L’article L. 521-2 du code de la sécurité sociale est très clair : la part des allocations familiales due à la famille pour un enfant confié au service de l’ASE est versée à ce service. Cependant, le même article réserve la possibilité pour le juge de décider de maintenir le versement des allocations à la famille et, d’exception, ce maintien est devenu la règle. La jurisprudence l’a voulu ainsi : dans la majorité des cas, la famille continue de percevoir l’intégralité des allocations.
Sur le plan des principes, il est difficilement concevable que des familles qui n’assument plus la charge effective et permanente d’un enfant continuent de percevoir l’intégralité des allocations familiales au même titre que celles dont les enfants ne sont pas placés : cela contrevient à la justice et à l’équité dont vous vous faites, chers collègues de la majorité, les fervents défenseurs.
La proposition de loi poursuit un double objectif : revenir à la volonté initiale du législateur, selon laquelle les allocations familiales doivent bénéficier à la personne, physique ou morale, qui assume la charge effective de l’enfant ; laisser la possibilité au juge de maintenir la part d’allocations due au titre de l’enfant placé à la famille, tout en l’autorisant à la répartir entre cette dernière et l’ASE.

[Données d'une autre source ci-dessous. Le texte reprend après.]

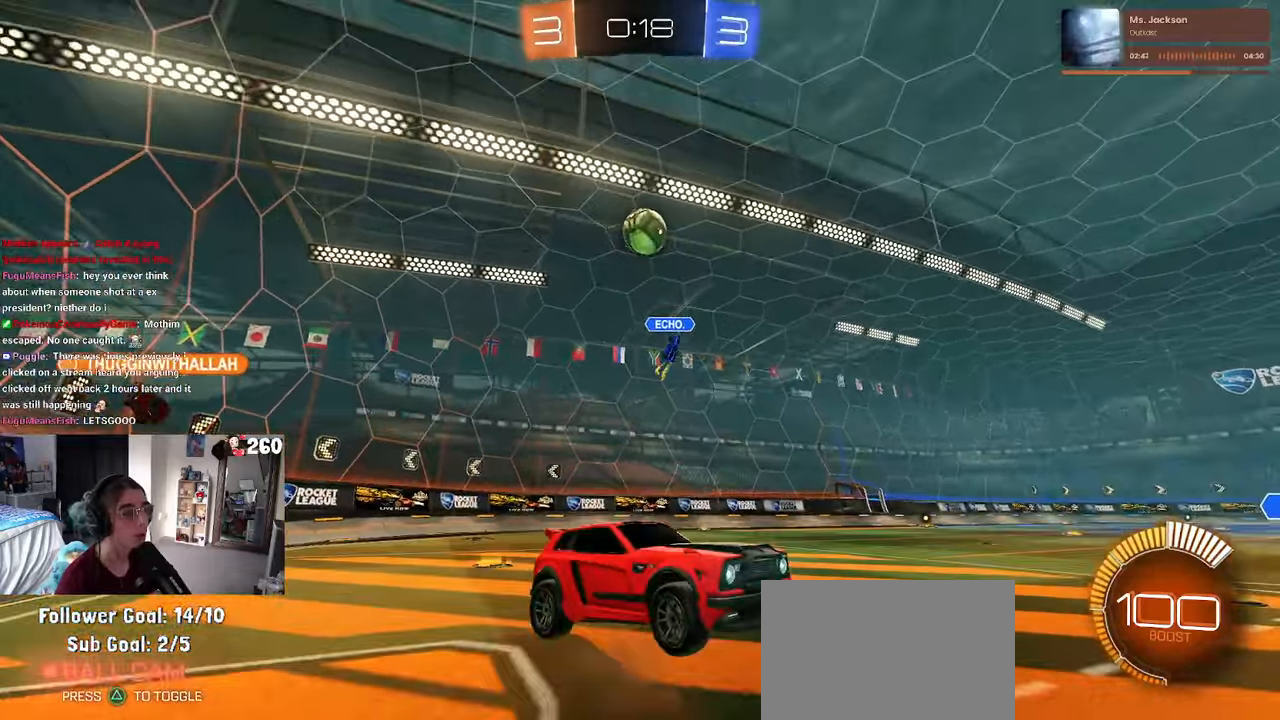
{"buttons": ["L1"], "left_stick": "right", "right_stick": "center", "events": [[83, "L2", "up"], [83, "left_stick", "center"], [183, "left_stick", "down-right"], [233, "CROSS", "up"], [250, "L1", "down"], [400, "left_stick", "center"], [483, "left_stick", "right"]]}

L’article 1er prévoit, d’une part, de réserver en priorité le bénéfice des allocations familiales au service qui prend en charge l’enfant placé – à savoir le service de l’ASE – en supprimant la saisine d’office du juge et, d’autre part, de laisser le juge décider, après qu’il aura été saisi par le président du conseil général, soit du versement de la totalité de la part des allocations familiales due au titre de l’enfant placé – selon les termes de la législation actuelle –, soit d’une répartition de cette part entre la famille et l’ASE. L’article 2, quant à lui, tend à octroyer le versement de l’ARS au service de l’ASE, au titre des enfants qui lui sont confiés.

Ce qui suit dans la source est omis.